[Trecho da página]
STF decide contra Dr. Rubão e encerra disputa pela prefeitura de Itaguaí
A cidade de Itaguaí, na Região Metropolitana do Rio de Janeiro, que está sob gestão interina do presidente da Câmara de Vereadores, pode finalmente ver o fim da crise política que se arrasta desde as eleições municipais de 2024. O desfecho veio após uma decisão unânime do Supremo Tribunal Federal, que negou o recurso do candidato mais votado, Dr. Rubão do Podemos.
Decisão unânime da segunda turma do STF
Dr. Rubão tentou retornar ao cargo de prefeito por meio de uma ação no STF, mas perdeu por unanimidade na segunda turma da corte. Os ministros votaram 5 a 0 contra o recurso, sem nenhum voto favorável. O político buscava enquadrar seu caso dentro de um tema de Repercussão Geral julgado no segundo semestre de 2025, quando o STF decidiu que a posse temporária de um presidente do Legislativo como prefeito não configuraria um mandato em casos de inelegibilidade.

[Enunciado 1] De acordo com a notícia sobre a prefeitura de Itaguaí, qual turma do STF julgou o recurso de Dr. Rubão?
[Enunciado 2] Transcreva da notícia sobre a prefeitura de Itaguaí o trecho que começa em "STF decide contra" e segue até "Rubão do Podemos.".
[Enunciado 3] Traduza para o inglês esta frase da notícia sobre a prefeitura de Itaguaí: "Os ministros votaram 5 a 0 contra o recurso, sem nenhum voto favorável."

[Registros extraídos]
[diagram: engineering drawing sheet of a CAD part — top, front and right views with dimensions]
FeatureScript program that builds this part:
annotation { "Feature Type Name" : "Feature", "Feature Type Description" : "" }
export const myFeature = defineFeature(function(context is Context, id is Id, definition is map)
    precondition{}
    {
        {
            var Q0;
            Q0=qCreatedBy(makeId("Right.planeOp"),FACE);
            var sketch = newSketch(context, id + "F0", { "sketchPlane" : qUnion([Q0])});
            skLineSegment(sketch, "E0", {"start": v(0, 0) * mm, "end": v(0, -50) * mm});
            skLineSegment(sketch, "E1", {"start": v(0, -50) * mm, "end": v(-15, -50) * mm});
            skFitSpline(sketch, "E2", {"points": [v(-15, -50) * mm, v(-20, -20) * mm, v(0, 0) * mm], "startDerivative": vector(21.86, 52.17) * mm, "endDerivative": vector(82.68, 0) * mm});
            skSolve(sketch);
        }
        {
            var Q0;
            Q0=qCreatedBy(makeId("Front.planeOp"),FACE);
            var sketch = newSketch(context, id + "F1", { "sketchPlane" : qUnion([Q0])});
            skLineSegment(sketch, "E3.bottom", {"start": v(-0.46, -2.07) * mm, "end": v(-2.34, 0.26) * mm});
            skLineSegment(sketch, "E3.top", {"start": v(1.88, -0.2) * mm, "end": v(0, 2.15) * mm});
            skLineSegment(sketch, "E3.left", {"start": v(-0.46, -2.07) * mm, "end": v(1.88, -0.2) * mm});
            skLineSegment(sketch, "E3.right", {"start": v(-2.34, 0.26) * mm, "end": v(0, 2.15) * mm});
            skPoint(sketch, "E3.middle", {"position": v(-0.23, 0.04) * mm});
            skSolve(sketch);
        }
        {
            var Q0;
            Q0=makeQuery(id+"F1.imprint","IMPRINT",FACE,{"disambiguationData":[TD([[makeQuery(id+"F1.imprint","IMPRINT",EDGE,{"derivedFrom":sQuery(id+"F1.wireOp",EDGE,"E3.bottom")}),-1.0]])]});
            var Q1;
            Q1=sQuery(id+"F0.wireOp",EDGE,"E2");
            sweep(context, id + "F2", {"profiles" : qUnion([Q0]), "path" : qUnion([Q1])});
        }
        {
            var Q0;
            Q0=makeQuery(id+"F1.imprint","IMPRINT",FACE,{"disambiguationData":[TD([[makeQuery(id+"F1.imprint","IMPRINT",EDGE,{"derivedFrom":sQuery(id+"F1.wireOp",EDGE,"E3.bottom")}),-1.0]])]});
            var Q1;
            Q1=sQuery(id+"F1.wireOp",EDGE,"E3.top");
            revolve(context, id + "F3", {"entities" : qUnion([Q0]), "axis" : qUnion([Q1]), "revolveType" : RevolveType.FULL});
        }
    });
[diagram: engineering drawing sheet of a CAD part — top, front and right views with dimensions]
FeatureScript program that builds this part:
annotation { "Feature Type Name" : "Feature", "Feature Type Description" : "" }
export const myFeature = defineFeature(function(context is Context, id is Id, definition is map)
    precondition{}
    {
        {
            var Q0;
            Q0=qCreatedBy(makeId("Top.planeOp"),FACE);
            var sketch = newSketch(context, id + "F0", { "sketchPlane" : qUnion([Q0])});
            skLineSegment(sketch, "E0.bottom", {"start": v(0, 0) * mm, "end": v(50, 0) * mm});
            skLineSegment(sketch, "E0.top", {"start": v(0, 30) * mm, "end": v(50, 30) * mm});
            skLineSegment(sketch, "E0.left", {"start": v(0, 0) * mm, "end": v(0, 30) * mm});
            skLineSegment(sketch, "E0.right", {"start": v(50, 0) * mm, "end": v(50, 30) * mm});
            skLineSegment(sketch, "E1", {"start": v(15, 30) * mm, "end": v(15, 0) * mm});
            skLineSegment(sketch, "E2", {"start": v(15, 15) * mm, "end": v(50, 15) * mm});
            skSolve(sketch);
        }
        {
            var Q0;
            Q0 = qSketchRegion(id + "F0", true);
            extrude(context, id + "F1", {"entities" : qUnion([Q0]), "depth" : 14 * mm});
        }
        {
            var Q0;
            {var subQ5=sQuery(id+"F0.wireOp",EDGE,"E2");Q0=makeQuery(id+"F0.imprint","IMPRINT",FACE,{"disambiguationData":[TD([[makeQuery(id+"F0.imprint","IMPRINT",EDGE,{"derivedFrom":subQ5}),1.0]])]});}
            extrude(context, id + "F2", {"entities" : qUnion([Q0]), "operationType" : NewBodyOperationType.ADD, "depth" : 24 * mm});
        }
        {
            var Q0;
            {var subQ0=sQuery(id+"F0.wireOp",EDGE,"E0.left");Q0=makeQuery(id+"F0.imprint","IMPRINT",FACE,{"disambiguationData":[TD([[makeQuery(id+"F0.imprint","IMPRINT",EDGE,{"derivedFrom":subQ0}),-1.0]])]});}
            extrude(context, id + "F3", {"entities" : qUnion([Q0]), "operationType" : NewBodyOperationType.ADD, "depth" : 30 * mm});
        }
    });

[Área de resposta 1] A segunda turma do STF.

[Área de resposta 2]
STF decide contra Dr. Rubão e encerra disputa pela prefeitura de Itaguaí
A cidade de Itaguaí, na Região Metropolitana do Rio de Janeiro, que está sob gestão interina do presidente da Câmara de Vereadores, pode finalmente ver o fim da crise política que se arrasta desde as eleições municipais de 2024. O desfecho veio após uma decisão unânime do Supremo Tribunal Federal, que negou o recurso do candidato mais votado, Dr. Rubão do Podemos.

[Área de resposta 3] The justices voted 5 to 0 against the appeal, with no votes in favor.